Stored data
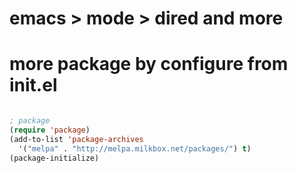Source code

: * emacs > mode > dired and more

* more package by configure from init.el

#+BEGIN_SRC emacs-lisp

; package
(require 'package)
(add-to-list 'package-archives
  '("melpa" . "http://melpa.milkbox.net/packages/") t)
(package-initialize)

#+END_SRC
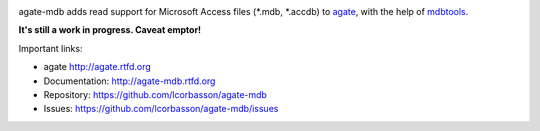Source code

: .. image:: https://travis-ci.org/lcorbasson/agate-mdb.png
    :target: https://travis-ci.org/lcorbasson/agate-mdb
    :alt: Build status

.. image:: https://img.shields.io/pypi/v/agate-mdb.svg
    :target: https://pypi.python.org/pypi/agate-mdb
    :alt: Version

.. image:: https://img.shields.io/pypi/l/agate-mdb.svg
    :target: https://pypi.python.org/pypi/agate-mdb
    :alt: License

.. image:: https://img.shields.io/pypi/pyversions/agate-mdb.svg
    :target: https://pypi.python.org/pypi/agate-mdb
    :alt: Support Python versions

agate-mdb adds read support for Microsoft Access files (\*.mdb, \*.accdb) to `agate <https://github.com/wireservice/agate>`_, with the help of `mdbtools <https://github.com/mdbtools/mdbtools>`_.

**It's still a work in progress. Caveat emptor!**

Important links:

* agate             http://agate.rtfd.org
* Documentation:    http://agate-mdb.rtfd.org
* Repository:       https://github.com/lcorbasson/agate-mdb
* Issues:           https://github.com/lcorbasson/agate-mdb/issues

- [EXERCISE BRIEF] Scan the data for lines containing "image" and copy all of them.

- [WRITTEN REPLY]
: .. image:: https://travis-ci.org/lcorbasson/agate-mdb.png
.. image:: https://img.shields.io/pypi/v/agate-mdb.svg
.. image:: https://img.shields.io/pypi/l/agate-mdb.svg
.. image:: https://img.shields.io/pypi/pyversions/agate-mdb.svg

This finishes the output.